Here are my 3 top tips for making your next meeting or event powerful and impactful. These strategies will work, whether you’re planning a team meeting for a handful of people, or a conference for thousands.

1. Build Breathing Room into Your Agenda

While it’s important to make use of the time you have, be careful not to overplan each minute of the agenda. Just like red wine needs some time to aerate to fully release its flavour, good conversation and deliberation needs some breathing space too. Sometimes a comment over the coffee break or having time over lunch to reflect helps spark deeper reflection and insights that can be useful.

Anchor your discussions in the context of WHY this issue matters, and ensure everyone has the opportunity to voice their view about that.
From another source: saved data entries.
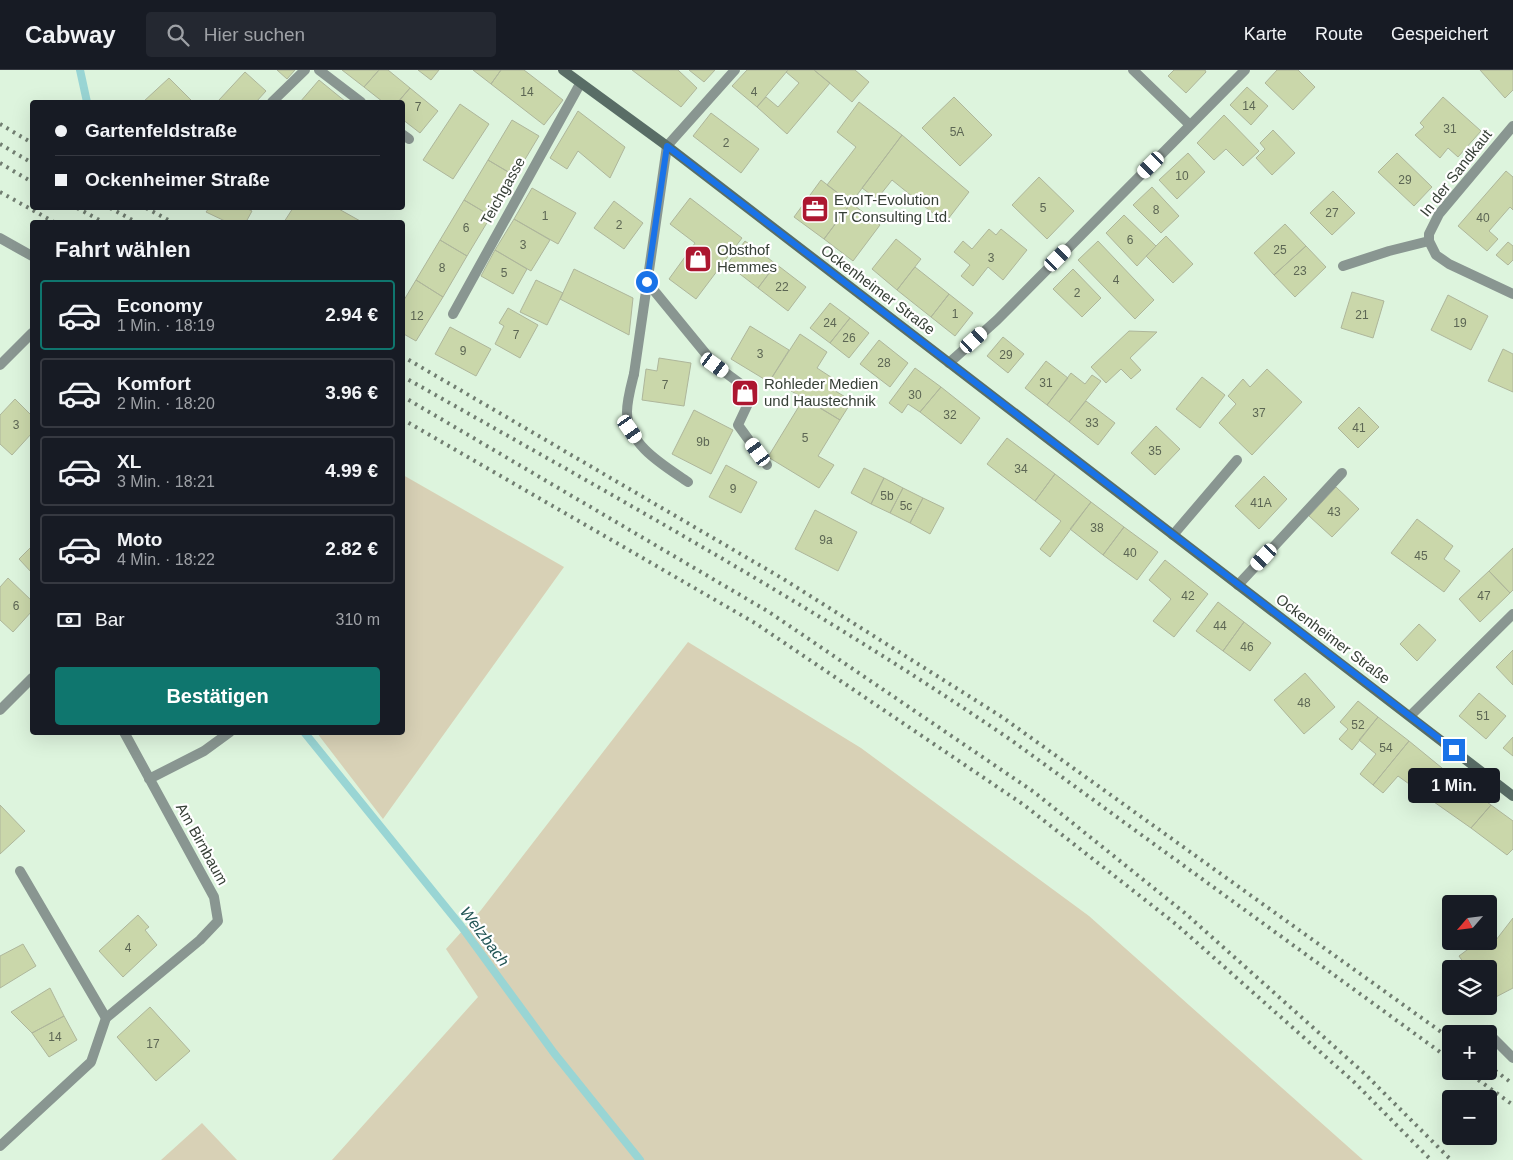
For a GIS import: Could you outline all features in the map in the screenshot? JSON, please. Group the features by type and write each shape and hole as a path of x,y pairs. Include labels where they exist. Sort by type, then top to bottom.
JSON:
{"main road":[{"name":"Ockenheimer Straße","path":"562,70 667,146 1513,796"}],"street":[{"path":"274,100 305,70"},
{"path":"319,70 358,100"},
{"path":"688,482 661,464 642,446 630,429 626,412 634,374 667,146 735,70"},
{"path":"1133,70 1190,125"},
{"path":"949,363 997,320 1245,70"},
{"name":"Teichgasse","path":"453,314 580,84"},
{"name":"In der Sandkaut","path":"1513,126 1439,214 1431,227 1429,241 1436,255 1449,264 1513,294"},
{"path":"0,238 30,255"},
{"name":"In der Sandkaut","path":"1343,266 1389,251 1429,241"},
{"path":"647,282 715,365 753,393 738,425 767,465"},
{"path":"0,365 30,335"},
{"path":"1173,535 1237,460"},
{"path":"1238,585 1342,472"},
{"path":"1410,716 1513,614"},
{"path":"0,710 30,680"},
{"name":"Am Birnbaum","path":"106,1018 200,940 218,922 214,897 126,735"},
{"path":"149,779 204,751 226,735"},
{"path":"0,1146 92,1062 106,1018 20,871"},
{"path":"1497,1043 1513,1058"}],"shaded area":[{"path":"405,476 564,567 383,819 319,735 405,735"},
{"path":"688,642 861,748 1089,916 1363,1160 332,1160 478,997 446,949 481,910"},
{"path":"202,1123 237,1160 161,1160"}],"building":[{"path":"277,70 295,70 287,79"},
{"path":"342,70 379,70 364,87"},
{"path":"379,70 388,70 410,88 400,100 380,100 364,87"},
{"path":"418,70 439,70 431,80"},
{"path":"473,70 501,70 491,84"},
{"path":"501,70 524,70 563,100 544,125 491,84"},
{"path":"632,70 678,70 697,88 681,107"},
{"path":"689,70 715,70 704,82"},
{"path":"747,70 788,70 757,107 732,86"},
{"path":"788,70 814,70 830,83 787,134 757,107 766,97 778,107 799,83 786,72"},
{"path":"814,70 855,70 869,82 852,102"},
{"path":"1174,70 1205,70 1206,72 1186,93 1168,76"},
{"path":"1277,70 1298,70 1315,87 1293,110 1265,83"},
{"path":"1480,70 1513,70 1513,90 1505,98"},
{"path":"245,72 266,91 258,100 219,100"},
{"path":"169,78 191,100 145,100"},
{"path":"319,80 344,100 302,100"},
{"path":"1247,87 1268,106 1251,125 1230,105"},
{"path":"410,88 438,111 420,133 405,121 405,100 400,100"},
{"path":"954,97 992,135 960,166 922,128"},
{"path":"1443,97 1481,131 1458,157 1448,148 1440,158 1415,135 1424,127 1420,123"},
{"path":"859,102 902,135 851,203 827,185 856,147 837,132"},
{"path":"460,104 489,124 453,179 423,160"},
{"path":"578,111 625,147 610,178 578,151 567,169 550,158"},
{"path":"711,113 759,149 741,173 693,136"},
{"path":"1224,115 1259,151 1243,166 1226,149 1214,160 1197,143"},
{"path":"512,120 539,136 515,176 488,160"},
{"path":"1273,130 1295,153 1272,175 1256,158 1265,149 1260,143"},
{"path":"902,135 969,192 945,223 892,180 877,199 862,188"},
{"path":"1188,153 1205,172 1177,199 1159,180"},
{"path":"1397,153 1432,187 1414,206 1378,172"},
{"path":"488,160 515,176 491,216 464,200"},
{"path":"1506,171 1513,177 1513,210 1510,207 1489,231 1498,239 1487,251 1458,226"},
{"path":"1039,177 1074,211 1047,239 1012,205"},
{"path":"821,180 851,203 824,239 794,217"},
{"path":"1152,187 1179,216 1161,233 1133,205"},
{"path":"532,188 576,213 558,244 514,219"},
{"path":"1333,191 1355,213 1332,235 1310,213"},
{"path":"690,198 742,238 696,299 669,279 695,243 670,224"},
{"path":"464,200 491,216 467,256 440,240"},
{"path":"614,201 643,223 624,249 594,228"},
{"path":"851,203 880,225 853,261 824,239"},
{"path":"208,210 252,211 247,220 223,220 206,212"},
{"path":"292,210 341,210 358,220 285,220"},
{"path":"1124,215 1156,246 1137,266 1106,233"},
{"path":"514,219 550,240 531,271 495,250"},
{"path":"1285,224 1306,246 1274,275 1254,253"},
{"path":"989,229 996,235 1001,229 1027,250 1003,280 988,267 973,286 961,276 970,265 954,252 963,241 972,249"},
{"path":"1166,236 1193,264 1173,283 1146,256"},
{"path":"896,239 921,259 897,290 872,269"},
{"path":"440,240 467,256 443,297 416,280"},
{"path":"745,241 776,264 758,288 727,264"},
{"path":"1098,241 1154,300 1135,319 1078,260"},
{"path":"1508,242 1513,246 1513,260 1508,265 1496,255"},
{"path":"1306,246 1326,267 1295,297 1274,275"},
{"path":"495,250 527,269 513,294 481,276"},
{"path":"776,264 806,287 788,311 758,288"},
{"path":"915,267 949,294 931,317 897,290"},
{"path":"574,269 633,298 629,335 560,299"},
{"path":"1073,269 1101,298 1082,317 1053,289"},
{"path":"416,280 443,297 416,341 405,335 405,298"},
{"path":"536,280 563,293 547,325 520,312"},
{"path":"1352,292 1384,301 1373,338 1341,328"},
{"path":"949,294 973,313 955,336 931,317"},
{"path":"1448,295 1488,316 1471,350 1431,330"},
{"path":"830,303 850,318 830,343 810,328"},
{"path":"508,308 538,325 520,358 495,344 504,326 499,323"},
{"path":"850,318 869,333 849,358 830,343"},
{"path":"750,326 789,350 769,382 731,359"},
{"path":"450,327 491,349 476,376 435,354"},
{"path":"1129,331 1157,332 1130,358 1141,370 1131,379 1121,369 1106,383 1091,367"},
{"path":"800,334 827,352 817,368 837,381 832,389 852,401 840,420 771,379"},
{"path":"1003,337 1024,354 1008,373 987,356"},
{"path":"879,340 908,363 890,387 860,364"},
{"path":"1503,349 1513,354 1513,392 1488,381"},
{"path":"659,358 691,363 684,406 642,400 646,369 657,371"},
{"path":"1046,361 1068,378 1047,405 1025,388"},
{"path":"915,368 941,387 920,412 908,404 902,413 889,403"},
{"path":"1267,369 1302,402 1252,455 1219,423 1236,404 1228,396 1243,379 1250,387"},
{"path":"1071,373 1085,384 1092,375 1101,381 1069,422 1047,405"},
{"path":"1202,377 1225,395 1200,428 1176,409"},
{"path":"941,387 980,418 961,444 920,412"},
{"path":"804,398 840,420 818,456 834,465 819,488 768,457"},
{"path":"15,399 30,414 30,435 12,455 0,444 0,415"},
{"path":"1086,401 1115,423 1098,445 1069,422"},
{"path":"1359,407 1379,427 1358,448 1338,428"},
{"path":"694,410 733,430 711,474 672,454"},
{"path":"1156,426 1180,449 1155,475 1131,453"},
{"path":"1007,438 1055,474 1035,501 987,464"},
{"path":"726,465 757,482 741,513 709,497"},
{"path":"864,468 884,478 871,504 851,493"},
{"path":"1055,474 1091,502 1050,557 1040,549 1061,521 1035,501"},
{"path":"1264,476 1287,499 1259,529 1235,506"},
{"path":"884,478 903,488 890,513 871,504"},
{"path":"1336,487 1359,509 1332,537 1309,516"},
{"path":"903,488 923,498 910,523 890,513"},
{"path":"923,498 944,508 930,534 910,523"},
{"path":"1091,502 1124,527 1103,555 1070,529"},
{"path":"815,510 857,532 838,571 795,549"},
{"path":"1417,519 1453,546 1444,559 1460,571 1444,592 1391,553"},
{"path":"1124,527 1158,552 1137,580 1103,555"},
{"path":"30,548 30,571 19,559"},
{"path":"1513,548 1513,590 1510,593 1489,571"},
{"path":"1165,560 1208,594 1174,637 1153,621 1171,599 1149,580"},
{"path":"1489,571 1510,593 1480,622 1459,599"},
{"path":"8,578 30,599 30,613 13,632 0,620 0,587"},
{"path":"1218,602 1244,622 1223,651 1196,631"},
{"path":"1244,622 1271,643 1250,671 1223,651"},
{"path":"1419,624 1436,640 1417,661 1400,644"},
{"path":"1513,650 1513,685 1496,667"},
{"path":"1305,673 1335,707 1304,734 1274,700"},
{"path":"1479,693 1506,716 1486,739 1459,716"},
{"path":"1358,701 1378,717 1352,750 1339,739 1348,729 1340,722"},
{"path":"1378,717 1409,741 1373,785 1360,774 1376,754 1359,740"},
{"path":"1513,737 1513,756 1503,748"},
{"path":"1409,741 1453,777 1434,802 1398,776 1383,793 1373,785"},
{"path":"1453,777 1491,805 1471,828 1434,802"},
{"path":"0,805 25,831 0,854"},
{"path":"1491,805 1513,821 1513,849 1507,855 1471,828"},
{"path":"138,915 149,927 145,930 157,945 123,977 99,951"},
{"path":"1513,918 1513,988 1497,996 1497,960 1462,960 1459,956 1467,950 1498,950 1498,937"},
{"path":"23,944 36,966 0,988 0,956"},
{"path":"50,988 64,1016 32,1033 11,1012"},
{"path":"150,1007 190,1051 156,1081 117,1037"},
{"path":"64,1016 77,1040 49,1057 32,1033"}],"waterway":[{"name":"Welzbach","path":"80,70 87,100"},
{"name":"Welzbach","path":"306,735 461,926 554,1053 640,1160"}],"railway":[{"path":"0,124 30,142"},
{"path":"0,144 30,162"},
{"path":"0,163 30,181"},
{"path":"0,192 30,209"},
{"path":"32,210 50,220"},
{"path":"81,210 99,220"},
{"path":"114,210 132,220"},
{"path":"150,210 168,220"},
{"path":"405,358 785,580 1002,717 1442,1033"},
{"path":"405,378 634,507 862,643 937,691 1011,740 1442,1053"},
{"path":"405,398 769,612 1034,792 1186,914 1366,1075 1451,1160"},
{"path":"405,421 755,623 1024,805 1177,925 1354,1082 1431,1160"},
{"path":"1497,1072 1513,1084"},
{"path":"1478,1080 1513,1105"}],"place":[{"name":"EvoIT-Evolution IT Consulting Ltd.","path":"815,209"},
{"name":"Obsthof Hemmes","path":"698,259"},
{"name":"Rohleder Medien und Haustechnik","path":"745,393"}],"route":[{"path":"647,282 667,146 1454,750"}]}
If people aren’t bought in on why change may be needed, any potential solutions are likely to falter or fail when it comes to implementation.

When designing your meeting or event, be aware that there are natural peaks and valleys in the group’s energy. You’ll get the most attention and engagement at the beginning of your event, but expect it to drop after a meal or towards the end of the day. Those can be good times to incorporate small group or buddy sharing, or to get folks involved in some kind of kinaesthetic activity like putting their ideas on sticky notes on a wall or completing a pre-designed graphic template together.

2. Create an Environment for Great Ideas and Discussion

Create the environment for people to have meaningful dialogue and experiences with one another. With only 20% of employees reporting that they feel actively engaged in their work, talking at them longer won’t help. Engaging in conversations, developing shared values and experiences, and fostering collaboration and better relationships goes a long way towards helping organizations achieve the outcomes they want. From using ice-breaker exercises so people get to know one another to how you communicate with participants before and after the event, the more you can create an experience, the better your event will be. In the words of Theodore Roosevelt, “People don’t care how much you know, until they know how much you care.”

Choose a physical space that supports your work. Think about size, acoustics, lighting, comfort and temperature.  I once worked with a client who had booked a large hotel ballroom for a sensitive conversation with a marginalized segment of the community of about 40 people. That relatively small groups was absolutely dwarfed doing deep, transformative work and brainstorming in this huge space.  The other facilitators and I had to work extra hard and make some physical changes to the space on-site so the room didn’t dampen the group’s energy and sense of connection to each other.

3. Plan for the “What’s Next?”

I believe that information may be interesting, but without action, it’s pretty useless. Reverse-engineer the agenda and participant preparation to the outcomes you want at the end of the day. What needs to be different the day after your meeting or event as a result? What action do you want folks to take? Graphic recordings of the discussions are great not just for capturing the event, but also for fostering ongoing dialogue after the event and to help with implementation.